■ PROBLEM:
Rename "Website" to "Homepage" throughout the listing below, and reproduce its lines with nothing else changed. Leave the pictures out.

■ Data extracted from a collection:
□ □ □ □ □
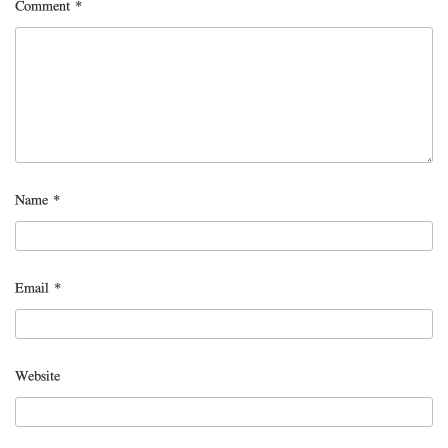
Comment
*
Name
*
Email
*
Website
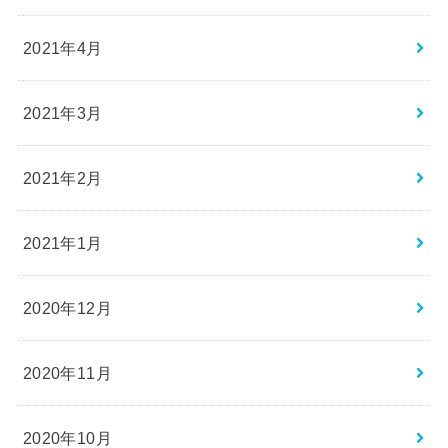
2021年4月
2021年3月
2021年2月
2021年1月
2020年12月
2020年11月
2020年10月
□ □ □ □ □
■ ANSWER TO THIS EXERCISE:
Comment
*
Name
*
Email
*
Homepage
2021年4月
2021年3月
2021年2月
2021年1月
2020年12月
2020年11月
2020年10月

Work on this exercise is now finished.